The Clockmakers' Museum was founded early in the second
decade of the 19th century, making it the oldest collection of clocks and
watches in the world. Through the generosity of clockmakers, watchmakers and
other donors, it has amassed a unique horological collection dating from the
15th century to the present day.
The Collection comprises over 1,300 items including 14 free-standing long case clocks, 80 other clocks of various sorts and 25 marine timekeepers. Included in the Collection is the earliest known clock movement by John Harrison and his superb fifth marine timekeeper, together with examples of work by most of the greatest London clockmakers and watchmakers.
The Museum was housed at Guildhall between 1872 and 2014, when it moved to the Science Museum in South Kensington where it was re-opened by HRH The Princess Royal on 22nd October 2015. Thanks to the support of the Science Museum, the Clockmakers' Museum enjoys substantial visitor numbers and wide public interest.
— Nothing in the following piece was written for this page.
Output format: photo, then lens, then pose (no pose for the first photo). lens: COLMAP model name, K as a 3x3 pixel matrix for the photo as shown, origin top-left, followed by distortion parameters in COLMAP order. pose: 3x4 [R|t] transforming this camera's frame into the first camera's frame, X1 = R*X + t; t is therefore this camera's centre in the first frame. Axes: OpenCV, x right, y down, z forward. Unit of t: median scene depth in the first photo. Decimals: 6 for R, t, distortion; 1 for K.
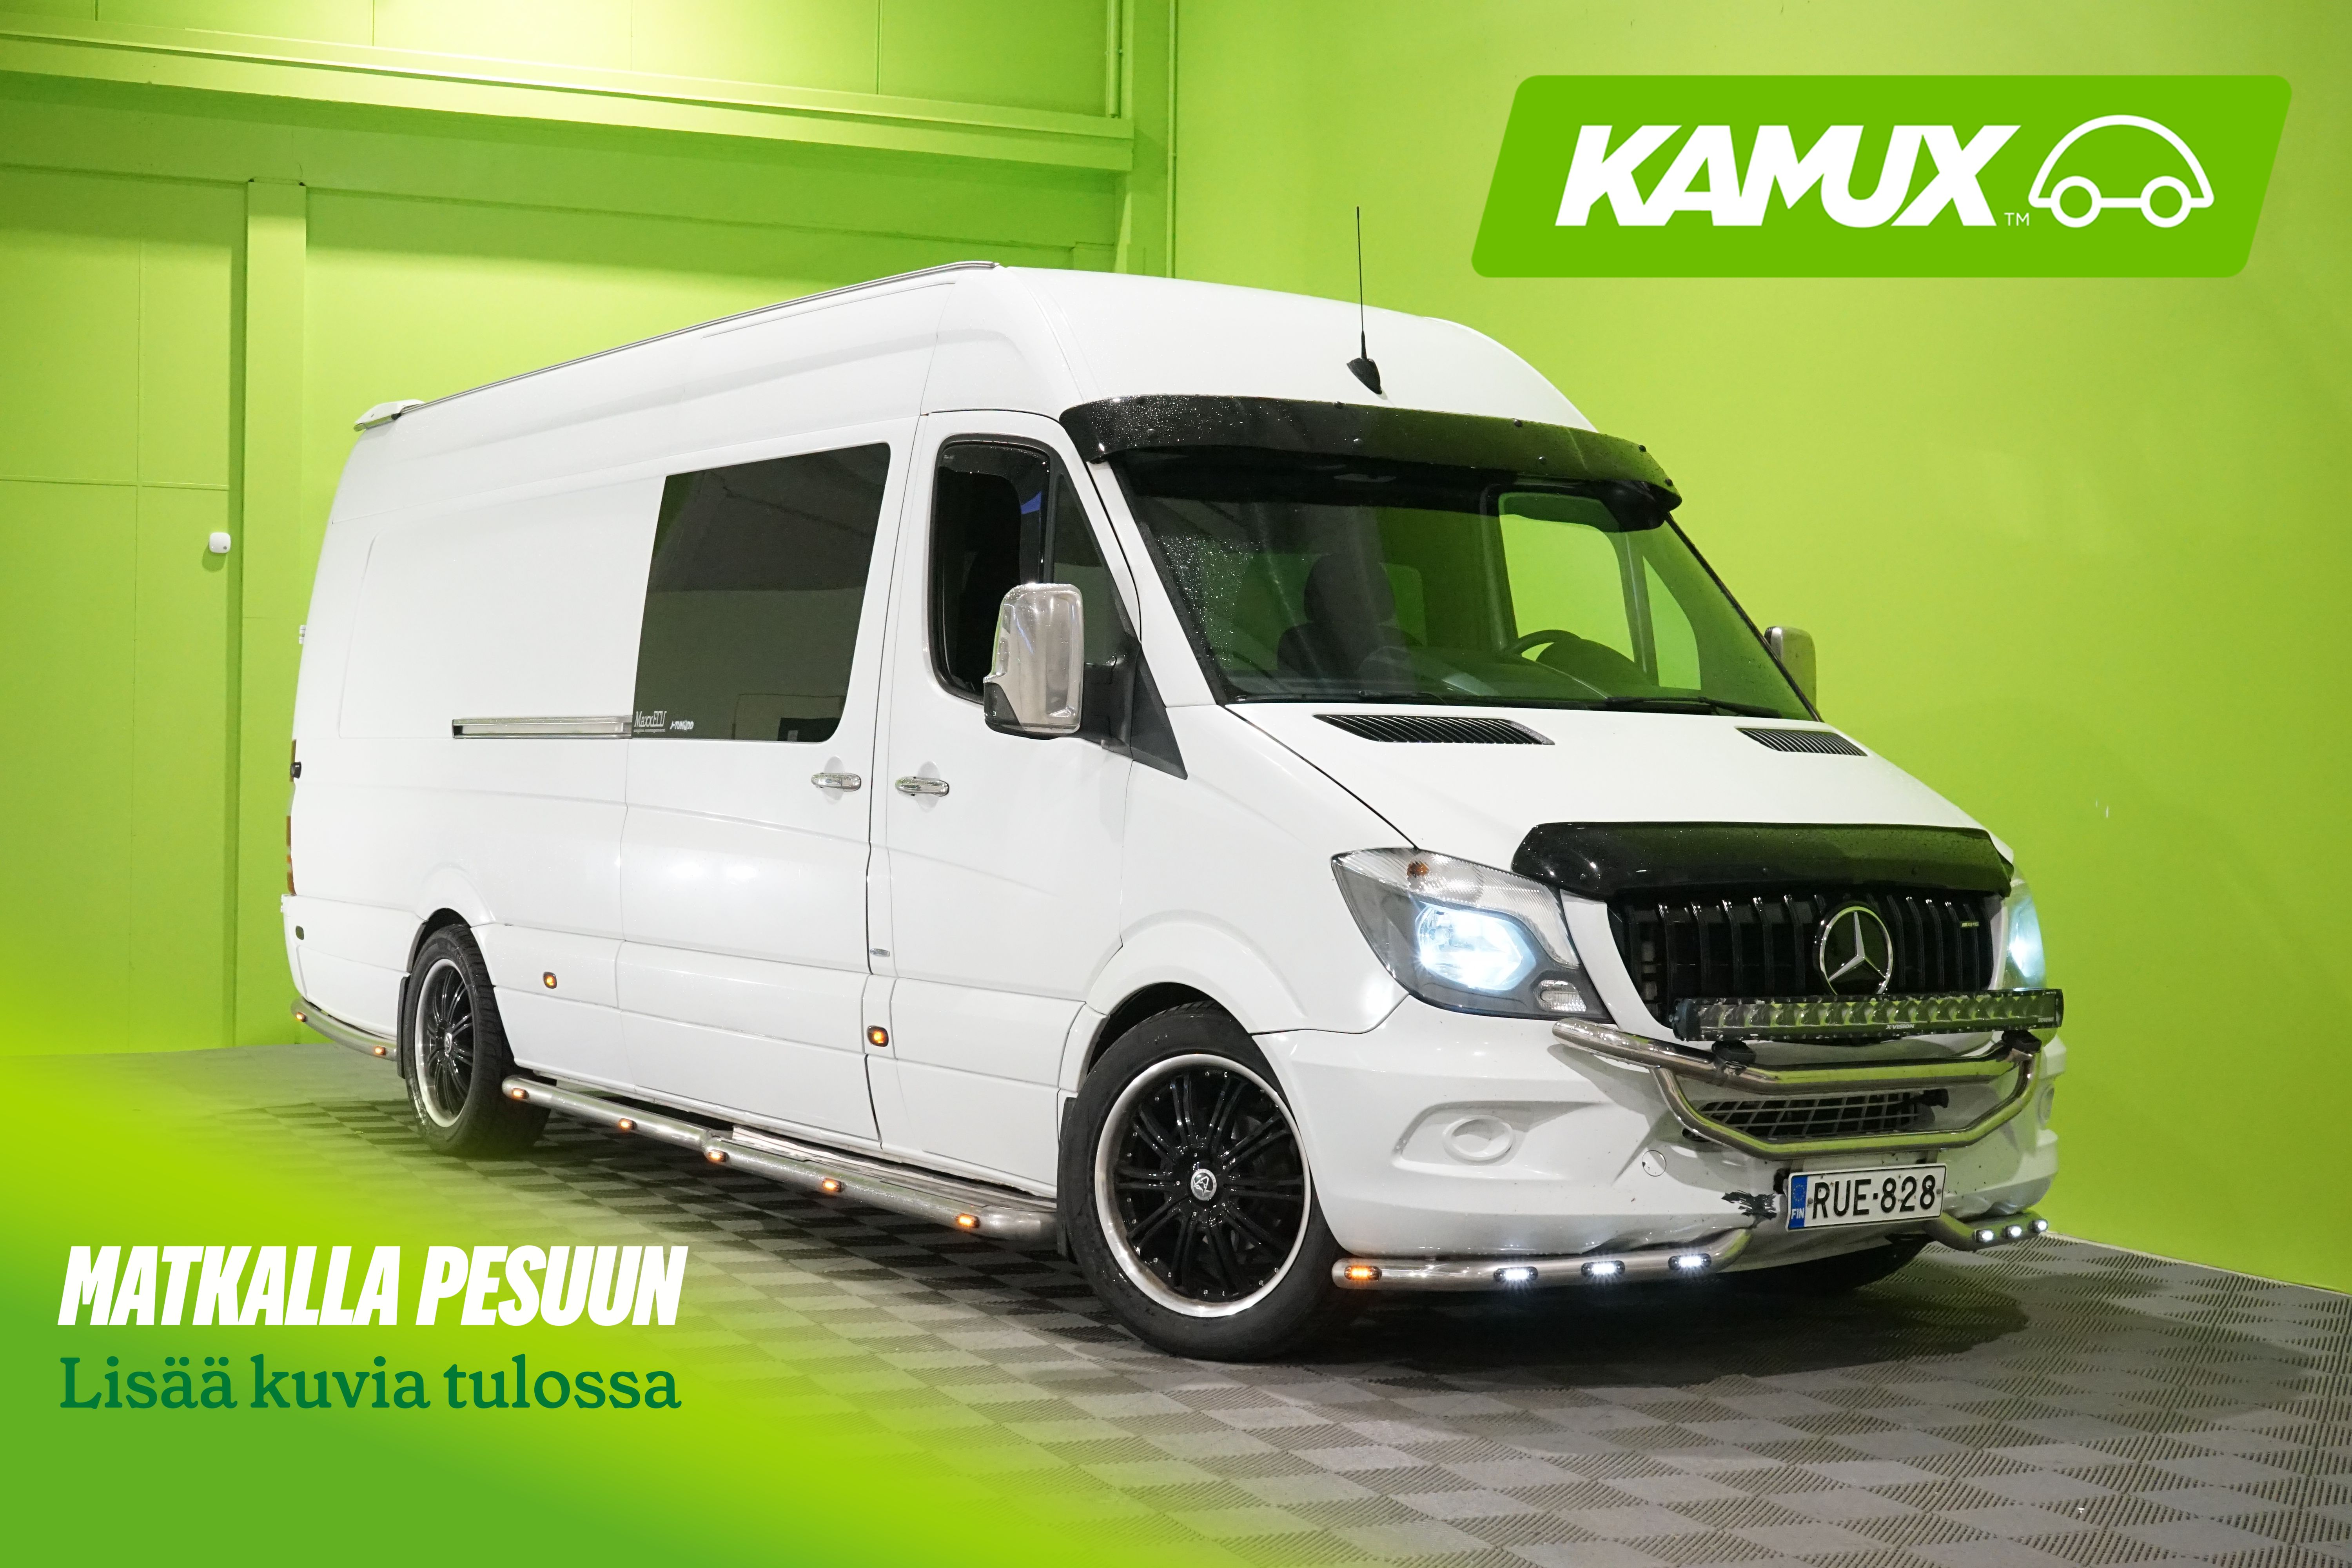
lens RADIAL K [[3177.7, 0, 1177.9], [0, 3177.7, 794.6], [0, 0, 1]] dist [0.068622, 0.000000]
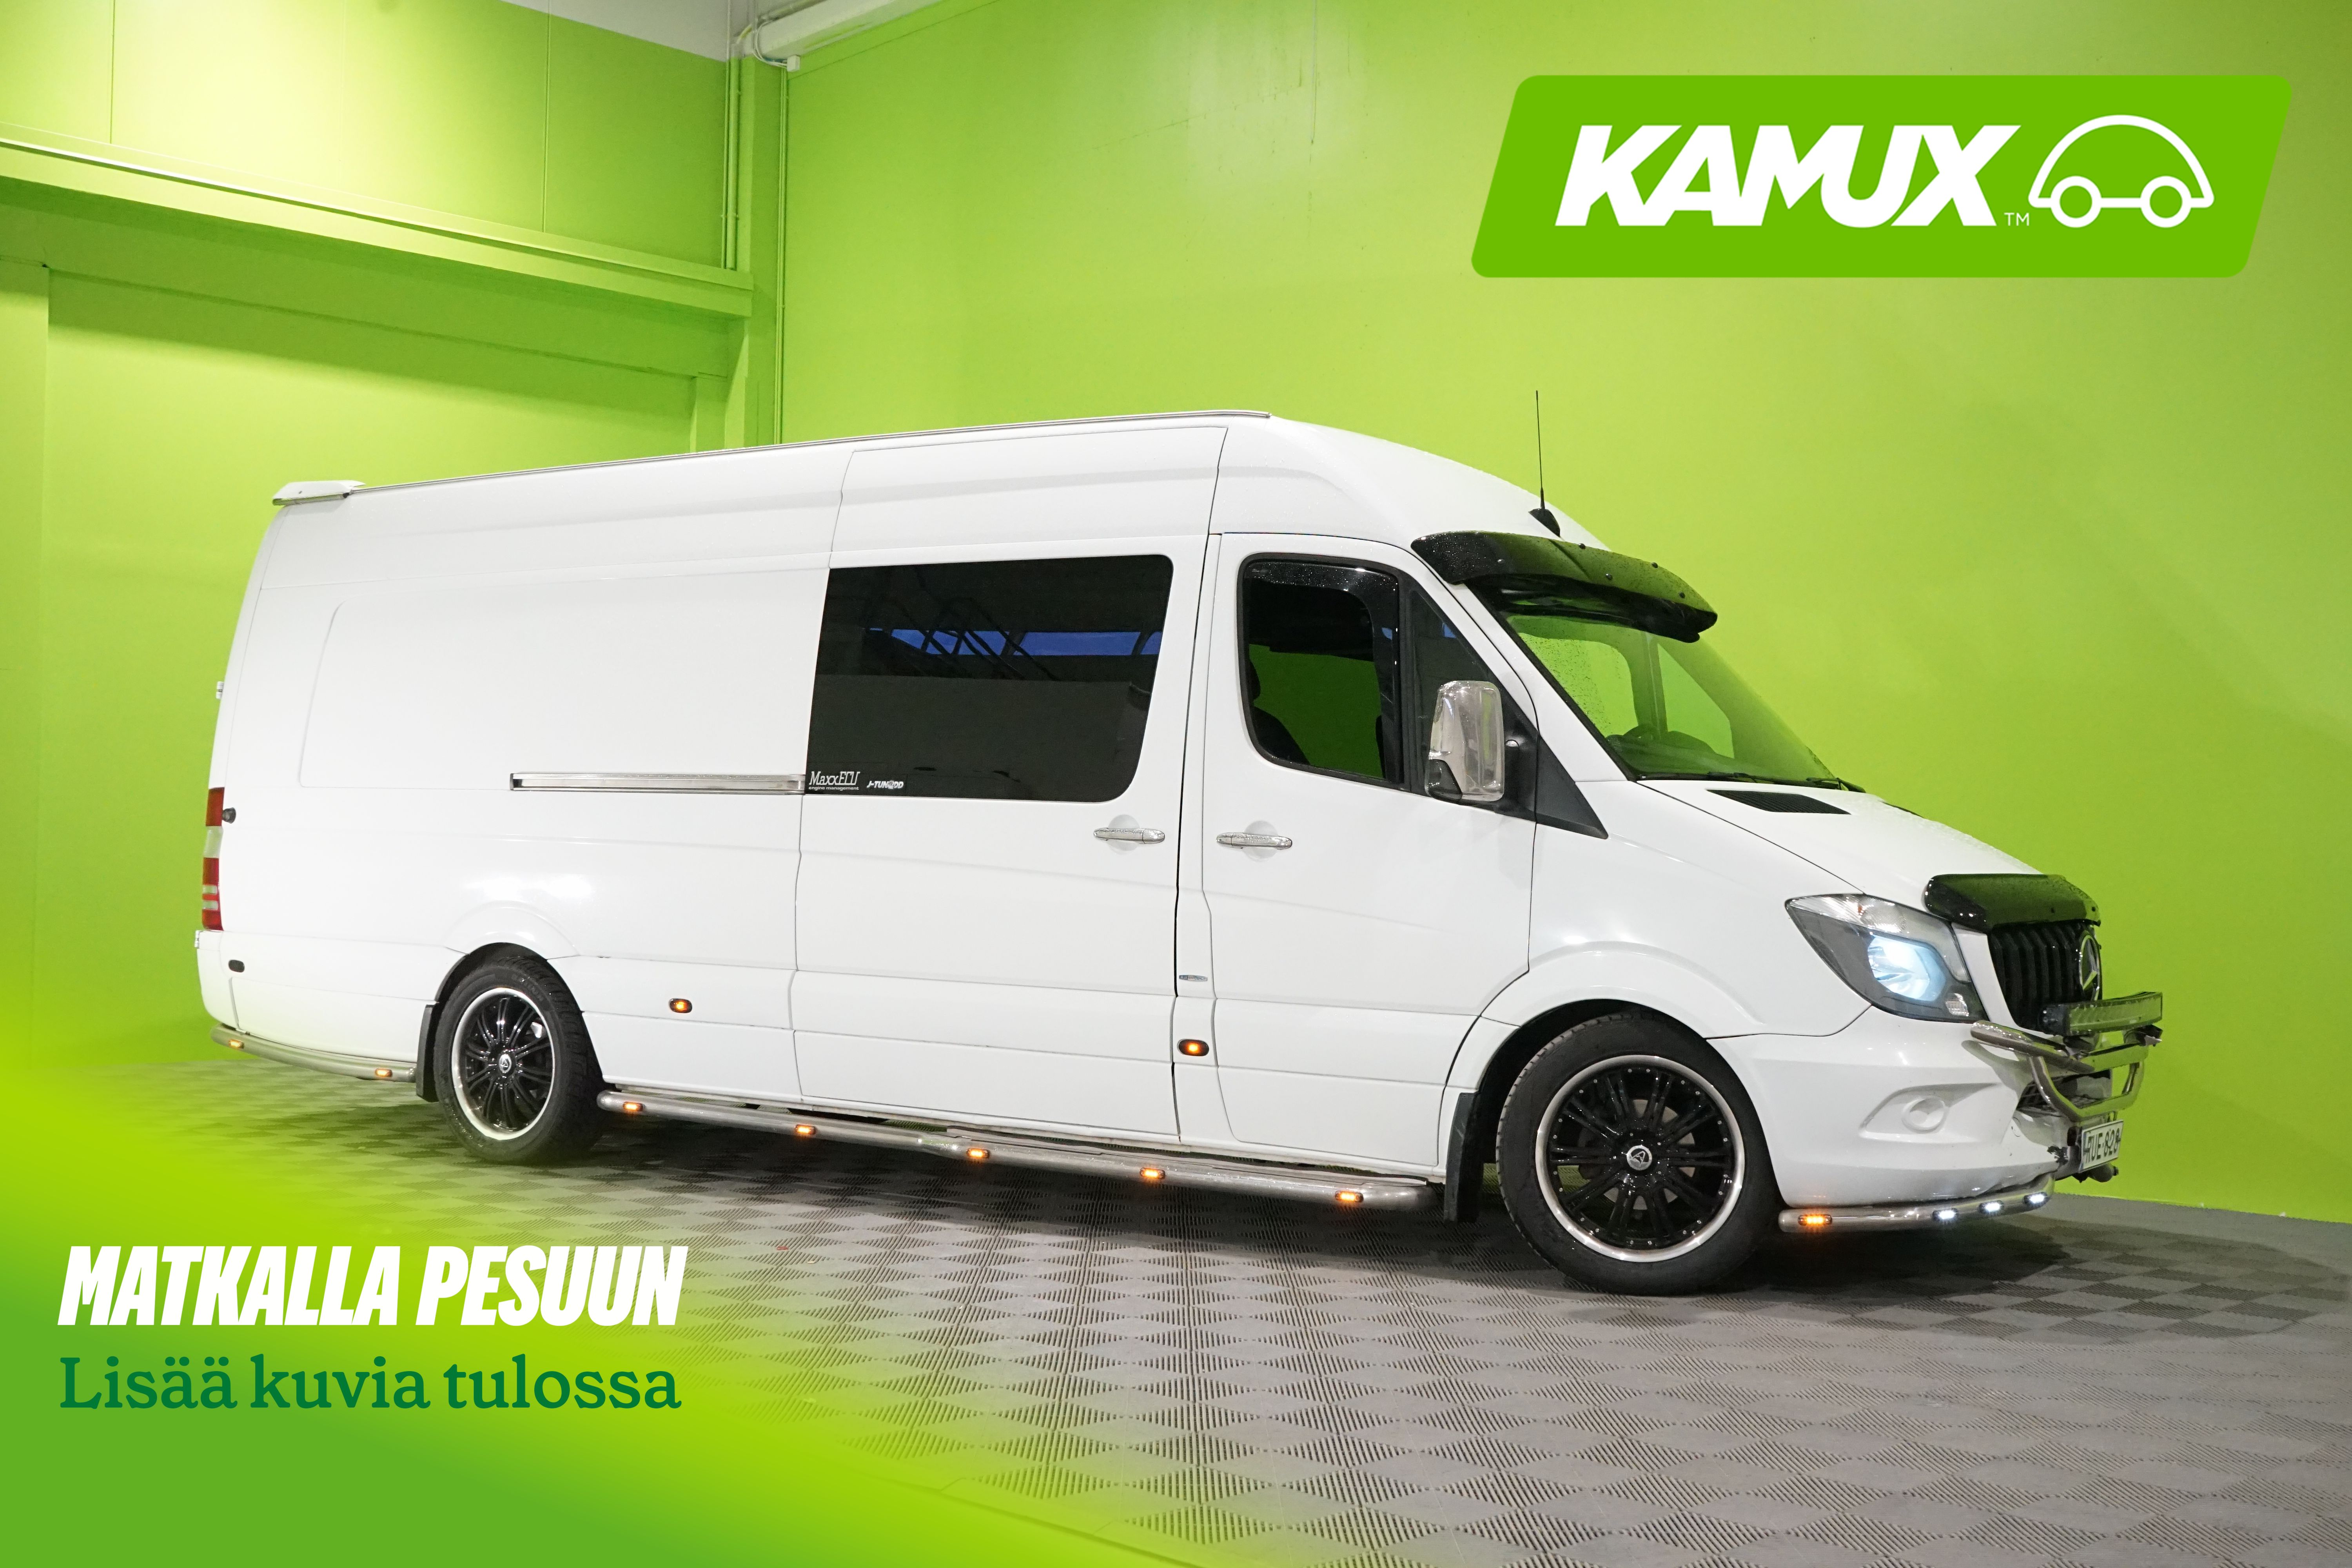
lens RADIAL K [[2556.9, 0, 1174.2], [0, 2556.9, 778.8], [0, 0, 1]] dist [0.037497, 0.000000]
pose [[0.919179, 0.014155, 0.393585, -0.525323], [-0.006221, 0.999751, -0.021425, -0.005441], [-0.393790, 0.017245, 0.919038, 0.118355]]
Until the sixteenth century, clock making by native English craftsmen was
mostly confined to the production of tower and church clocks. Domestic
clocks and watches were mostly imported, or the work of immigrants from the
Continent. Because tower clock making involved working in ferrous metal,
clockmakers within the City of London tended to be members of the
Blacksmiths° Company. Blacksmiths in this sense meant general metal workers,
the shoeing of horses being the province of the Farriers.
The growth of the domestic clock making industry however led to a feeling within the trade that it was a craft apart. Resentment grew up between the clockmakers who had become established in London and outsiders who came to set up in or near the City and who threatened their market. From 1622 onwards groups of London clockmakers undertook a series of political manoeuvres designed to undermine the opposition, both through the Blacksmiths Company and in their own right. They failed at first to gain the recognition they sought, but by 1629 they had accumulated sufficient credibility to petition the Crown for an independent Company. To the considerable distress of the Blacksmiths, who believed they were the rightful repository of the clockmaker's art, the clockmakers were granted their Charter by King Charles l on the 22nd August 1631.
The Charter gave the Clockmakers power to control the horological trade in the City of London, and for a radius of ten miles around. It incorporated a controlling body, which should have 'continuance for ever under the style and name of The Master, Wardens and Fellowship of the Art and Mystery of Clockmaking'.
The original Charter is kept in the Guildhall Library, together with the rest of the Clockmakers’ Company library, where it may be inspected. The Clockmakers' Company also keeps its clock collection in Guildhall in the Clock Museum.